Session 3. Tracer la ligne : représenter les identités depuis la frontière des Amériques.
Revivez la première séance dans son intégralité ici.
La troisième et dernière séance de ce séminaire sur les frontières de la zone pivot des Amériques a vu se réunir un sociologue du Colegio de la Frontera Sur dans la province du Chiapas, Fernando Limon Aguirre, et un anthropologue des religions de l’Université du Texas à Austin, Brent Crosson. Un tournant ontologique a été engagé dans cette troisième étape, puisque les intervenants se sont concentrés sur les enjeux d’identification et de représentation dans les zones frontières. Ils se sont par exemple appuyés sur des récits collectifs et individuels pour interroger l’expérience transfrontalière, apportant ainsi un complément narratif aux études des deux premières séances. A l’appui de ses études sur les peuples Maya Chuj et Q'anjob'al, Fernando Limon Aguirre a défendu l’idée que toute frontière est un lieu de croisement et de mélange, plutôt que de séparation. Il propose ainsi le terme de « transfrontière » (« transfrontera ») pour expliquer la réalité de territoires découpés par des divisions nationales peu pertinentes à l’échelle amérindienne, voire dérisoires à l’échelle géologique. Si ces peuples et leurs territoires se retrouvent stigmatisés pour leur rapport transgressif aux frontières des nations ou du marché, le professeur Limon dépeint avec brio cette dynamique de l’entre-deux, qui constitue une résistance phénoménale à la ligne qui sépare les nations, et qui en vient à définir les populations indigènes qui vivent sur la frontière entre le Mexique et le Guatemala. Pour cela, il s’appuie notamment sur les concepts clés de « mestizo » et de « nepantla » développés par la poétesse chicana Gloria Anzaldua, ce qui lui permet d’arriver à une notion des frontières comme un marché de l’hybridation.

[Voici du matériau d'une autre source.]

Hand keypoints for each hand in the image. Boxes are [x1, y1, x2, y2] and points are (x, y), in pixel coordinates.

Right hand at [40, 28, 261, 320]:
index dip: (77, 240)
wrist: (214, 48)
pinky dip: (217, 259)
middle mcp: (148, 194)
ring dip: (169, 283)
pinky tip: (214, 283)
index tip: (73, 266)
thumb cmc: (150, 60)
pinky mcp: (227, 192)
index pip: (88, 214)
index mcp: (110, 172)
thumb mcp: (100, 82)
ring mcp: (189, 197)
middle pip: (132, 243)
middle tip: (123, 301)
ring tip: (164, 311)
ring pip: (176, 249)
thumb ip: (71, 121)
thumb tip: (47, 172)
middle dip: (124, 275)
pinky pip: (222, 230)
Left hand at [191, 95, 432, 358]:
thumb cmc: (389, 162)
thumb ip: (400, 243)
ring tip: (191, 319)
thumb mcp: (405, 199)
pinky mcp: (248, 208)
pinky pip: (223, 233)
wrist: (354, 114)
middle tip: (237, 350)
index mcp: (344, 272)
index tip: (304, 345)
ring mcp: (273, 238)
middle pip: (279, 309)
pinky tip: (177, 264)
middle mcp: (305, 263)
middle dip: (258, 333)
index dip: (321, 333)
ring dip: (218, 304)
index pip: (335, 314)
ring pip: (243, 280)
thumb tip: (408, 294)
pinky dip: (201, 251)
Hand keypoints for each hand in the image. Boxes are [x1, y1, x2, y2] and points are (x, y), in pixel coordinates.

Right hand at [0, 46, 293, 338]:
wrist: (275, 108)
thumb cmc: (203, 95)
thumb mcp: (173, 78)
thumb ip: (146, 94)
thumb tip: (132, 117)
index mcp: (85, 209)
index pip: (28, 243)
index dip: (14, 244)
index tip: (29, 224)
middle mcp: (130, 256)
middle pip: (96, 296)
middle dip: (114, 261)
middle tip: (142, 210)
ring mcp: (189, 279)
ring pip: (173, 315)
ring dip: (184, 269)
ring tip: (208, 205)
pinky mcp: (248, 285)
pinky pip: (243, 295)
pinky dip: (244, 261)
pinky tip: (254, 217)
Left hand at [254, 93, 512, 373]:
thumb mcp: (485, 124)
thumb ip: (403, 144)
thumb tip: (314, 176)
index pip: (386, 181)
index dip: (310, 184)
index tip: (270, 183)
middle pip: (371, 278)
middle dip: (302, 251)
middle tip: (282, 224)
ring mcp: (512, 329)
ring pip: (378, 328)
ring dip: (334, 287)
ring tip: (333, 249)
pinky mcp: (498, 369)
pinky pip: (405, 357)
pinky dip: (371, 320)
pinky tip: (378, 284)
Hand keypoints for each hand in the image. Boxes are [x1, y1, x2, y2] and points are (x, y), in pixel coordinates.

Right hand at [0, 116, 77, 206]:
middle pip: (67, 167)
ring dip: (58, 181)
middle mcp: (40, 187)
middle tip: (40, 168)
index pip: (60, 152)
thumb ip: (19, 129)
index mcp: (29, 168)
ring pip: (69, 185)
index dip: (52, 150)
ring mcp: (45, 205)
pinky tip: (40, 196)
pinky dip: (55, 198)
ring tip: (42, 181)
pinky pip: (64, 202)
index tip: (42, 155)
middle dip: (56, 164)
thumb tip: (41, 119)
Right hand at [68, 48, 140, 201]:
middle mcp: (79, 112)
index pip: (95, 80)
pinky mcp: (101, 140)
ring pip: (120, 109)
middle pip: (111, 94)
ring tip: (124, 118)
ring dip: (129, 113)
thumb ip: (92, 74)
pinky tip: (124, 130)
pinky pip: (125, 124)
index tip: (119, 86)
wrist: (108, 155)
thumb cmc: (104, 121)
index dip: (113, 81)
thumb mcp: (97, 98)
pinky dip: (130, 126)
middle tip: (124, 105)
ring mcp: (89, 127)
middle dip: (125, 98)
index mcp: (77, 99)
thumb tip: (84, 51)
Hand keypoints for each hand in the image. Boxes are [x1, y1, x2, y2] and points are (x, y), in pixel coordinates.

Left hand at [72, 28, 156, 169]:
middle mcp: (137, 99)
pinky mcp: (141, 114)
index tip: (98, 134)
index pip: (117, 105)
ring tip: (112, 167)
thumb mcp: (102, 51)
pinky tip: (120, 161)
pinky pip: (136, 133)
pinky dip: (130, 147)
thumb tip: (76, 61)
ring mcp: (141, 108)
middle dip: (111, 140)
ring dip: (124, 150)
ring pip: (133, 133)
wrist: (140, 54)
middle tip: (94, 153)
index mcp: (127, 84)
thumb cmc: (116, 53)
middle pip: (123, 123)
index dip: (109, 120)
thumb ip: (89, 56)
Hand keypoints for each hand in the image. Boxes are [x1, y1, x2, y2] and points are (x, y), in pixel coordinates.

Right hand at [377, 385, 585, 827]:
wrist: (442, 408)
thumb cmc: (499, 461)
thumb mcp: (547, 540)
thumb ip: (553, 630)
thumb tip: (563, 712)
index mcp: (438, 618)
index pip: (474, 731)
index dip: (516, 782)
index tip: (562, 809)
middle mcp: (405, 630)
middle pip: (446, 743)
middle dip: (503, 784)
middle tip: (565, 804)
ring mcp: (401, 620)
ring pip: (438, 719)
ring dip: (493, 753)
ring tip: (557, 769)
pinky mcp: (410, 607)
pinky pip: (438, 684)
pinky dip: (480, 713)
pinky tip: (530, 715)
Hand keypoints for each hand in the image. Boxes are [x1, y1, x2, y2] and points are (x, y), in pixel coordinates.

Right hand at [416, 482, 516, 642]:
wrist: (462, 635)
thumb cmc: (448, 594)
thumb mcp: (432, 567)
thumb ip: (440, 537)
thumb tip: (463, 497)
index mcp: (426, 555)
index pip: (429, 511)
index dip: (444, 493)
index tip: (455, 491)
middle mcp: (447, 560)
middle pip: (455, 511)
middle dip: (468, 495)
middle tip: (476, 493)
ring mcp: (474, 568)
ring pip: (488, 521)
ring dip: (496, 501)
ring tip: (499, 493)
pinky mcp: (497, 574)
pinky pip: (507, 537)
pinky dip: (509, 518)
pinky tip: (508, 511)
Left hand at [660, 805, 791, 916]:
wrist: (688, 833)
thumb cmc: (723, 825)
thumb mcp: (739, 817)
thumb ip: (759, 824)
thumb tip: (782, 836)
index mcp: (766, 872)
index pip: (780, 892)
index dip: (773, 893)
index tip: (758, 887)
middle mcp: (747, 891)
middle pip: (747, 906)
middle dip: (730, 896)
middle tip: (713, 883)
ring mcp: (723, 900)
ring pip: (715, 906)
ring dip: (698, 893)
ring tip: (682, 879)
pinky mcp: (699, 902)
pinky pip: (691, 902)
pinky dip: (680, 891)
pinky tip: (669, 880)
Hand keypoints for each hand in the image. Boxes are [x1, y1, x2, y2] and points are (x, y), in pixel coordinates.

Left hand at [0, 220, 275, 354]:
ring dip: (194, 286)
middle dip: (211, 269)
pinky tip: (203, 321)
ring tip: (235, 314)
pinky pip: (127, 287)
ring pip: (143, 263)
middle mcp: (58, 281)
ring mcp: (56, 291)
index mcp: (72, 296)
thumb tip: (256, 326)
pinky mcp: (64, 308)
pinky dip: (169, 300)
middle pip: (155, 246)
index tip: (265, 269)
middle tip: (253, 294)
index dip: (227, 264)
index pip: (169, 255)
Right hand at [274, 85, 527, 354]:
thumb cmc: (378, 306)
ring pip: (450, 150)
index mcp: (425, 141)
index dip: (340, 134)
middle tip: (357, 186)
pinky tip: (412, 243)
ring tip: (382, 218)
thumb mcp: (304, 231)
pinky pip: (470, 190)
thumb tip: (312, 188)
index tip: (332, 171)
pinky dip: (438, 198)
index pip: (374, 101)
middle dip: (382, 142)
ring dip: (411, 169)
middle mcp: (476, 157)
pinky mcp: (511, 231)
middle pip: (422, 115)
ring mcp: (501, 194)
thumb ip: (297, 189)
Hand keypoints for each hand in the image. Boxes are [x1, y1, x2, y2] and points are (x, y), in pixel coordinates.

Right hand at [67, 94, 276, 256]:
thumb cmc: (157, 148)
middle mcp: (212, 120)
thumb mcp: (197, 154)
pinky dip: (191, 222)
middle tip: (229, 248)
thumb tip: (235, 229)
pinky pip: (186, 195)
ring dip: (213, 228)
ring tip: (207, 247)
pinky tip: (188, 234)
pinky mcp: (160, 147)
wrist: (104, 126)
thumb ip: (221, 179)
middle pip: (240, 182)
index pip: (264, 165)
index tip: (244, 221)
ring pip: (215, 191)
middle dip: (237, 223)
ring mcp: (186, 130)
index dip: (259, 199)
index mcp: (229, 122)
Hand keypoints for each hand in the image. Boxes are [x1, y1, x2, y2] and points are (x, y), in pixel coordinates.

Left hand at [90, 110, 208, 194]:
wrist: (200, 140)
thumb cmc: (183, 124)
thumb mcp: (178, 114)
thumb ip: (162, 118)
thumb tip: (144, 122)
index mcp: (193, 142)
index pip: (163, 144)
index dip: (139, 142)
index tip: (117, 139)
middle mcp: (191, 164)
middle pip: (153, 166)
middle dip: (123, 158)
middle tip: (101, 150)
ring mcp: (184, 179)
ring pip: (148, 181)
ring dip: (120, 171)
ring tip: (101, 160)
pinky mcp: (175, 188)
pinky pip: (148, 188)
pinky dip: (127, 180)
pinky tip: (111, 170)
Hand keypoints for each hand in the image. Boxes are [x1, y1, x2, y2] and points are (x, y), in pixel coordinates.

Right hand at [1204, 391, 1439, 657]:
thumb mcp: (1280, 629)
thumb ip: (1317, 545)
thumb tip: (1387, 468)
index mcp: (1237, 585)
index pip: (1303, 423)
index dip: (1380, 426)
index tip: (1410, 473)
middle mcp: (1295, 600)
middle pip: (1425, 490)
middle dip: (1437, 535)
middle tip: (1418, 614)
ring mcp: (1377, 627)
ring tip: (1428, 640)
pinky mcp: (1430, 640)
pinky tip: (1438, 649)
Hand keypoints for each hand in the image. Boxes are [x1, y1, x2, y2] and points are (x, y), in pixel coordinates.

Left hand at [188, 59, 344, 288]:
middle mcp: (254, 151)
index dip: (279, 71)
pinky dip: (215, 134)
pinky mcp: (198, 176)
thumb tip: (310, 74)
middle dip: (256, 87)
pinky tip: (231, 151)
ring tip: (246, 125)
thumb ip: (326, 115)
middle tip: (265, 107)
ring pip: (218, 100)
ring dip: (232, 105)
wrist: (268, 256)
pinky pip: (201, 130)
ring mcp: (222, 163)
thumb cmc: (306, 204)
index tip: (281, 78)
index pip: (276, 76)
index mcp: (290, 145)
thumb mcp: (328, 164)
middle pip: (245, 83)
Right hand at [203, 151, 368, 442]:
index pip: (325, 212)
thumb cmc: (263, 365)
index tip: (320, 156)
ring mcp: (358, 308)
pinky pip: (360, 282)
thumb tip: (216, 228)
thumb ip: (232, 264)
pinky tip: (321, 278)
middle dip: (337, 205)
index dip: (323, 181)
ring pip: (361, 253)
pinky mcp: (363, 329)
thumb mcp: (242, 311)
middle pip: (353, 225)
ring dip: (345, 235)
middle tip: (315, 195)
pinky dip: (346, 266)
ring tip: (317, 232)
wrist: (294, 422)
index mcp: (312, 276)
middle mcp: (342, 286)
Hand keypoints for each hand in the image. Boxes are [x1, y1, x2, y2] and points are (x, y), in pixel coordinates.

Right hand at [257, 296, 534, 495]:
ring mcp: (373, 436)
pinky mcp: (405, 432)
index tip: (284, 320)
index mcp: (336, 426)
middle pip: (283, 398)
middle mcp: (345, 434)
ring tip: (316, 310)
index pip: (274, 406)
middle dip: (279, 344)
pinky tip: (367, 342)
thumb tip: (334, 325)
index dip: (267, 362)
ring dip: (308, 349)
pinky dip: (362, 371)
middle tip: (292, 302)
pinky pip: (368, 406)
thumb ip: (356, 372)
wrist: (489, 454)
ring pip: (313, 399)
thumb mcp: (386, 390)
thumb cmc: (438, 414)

Dans un second temps, Brent Crosson a présenté un travail mêlant recherche en sciences sociales et écriture créative, nous lisant un essai sur la frontière maritime entre le Venezuela et Trinidad, suivi d’un de ses poèmes : « The traffic in Birds ». Dans cette intervention en deux temps, Brent Crosson illustre la façon dont la zone de démarcation et de porosité qu’il étudie recouvre des phénomènes plus larges que la mobilité humaine. Il intègre ainsi d’autres échelles : d’abord ces flux de biens symboliques, comme ces ailes sculptées transportées par la mère en transit vers Trinidad dans son poème, mais aussi ce rythme tout autre des mouvements géologiques du Delta de l’Orinoco, où se situe la frontière entre le Venezuela et Trinidad. Crosson commente ainsi : « The same river has served as indigenous corridor and trade route, bringing not just the silt that formed Southern Trinidad’s landmass in layers of sedimentary rock, but a continual flow of trade and transmigration between South America and the southernmost Caribbean Island. » Le poème, avec son exposition de voix vénézuéliennes en transition vers Trinidad, offre aussi un contrepied aux représentations souvent sensationnalistes des migrants venus du continent dans la presse de Trinidad. Par ailleurs, Brent Crosson se penche longuement sur certains signifiants partagés des deux côtés de la limite maritime, comme le terme « Spanish ». Dans sa poétique, la frontière réfracte les signes partagés, apporte un supplément d’ambiguïté aux significations communes, en particulier à cet oiseau ibis dont les usages symboliques prolifèrent au fil des vers.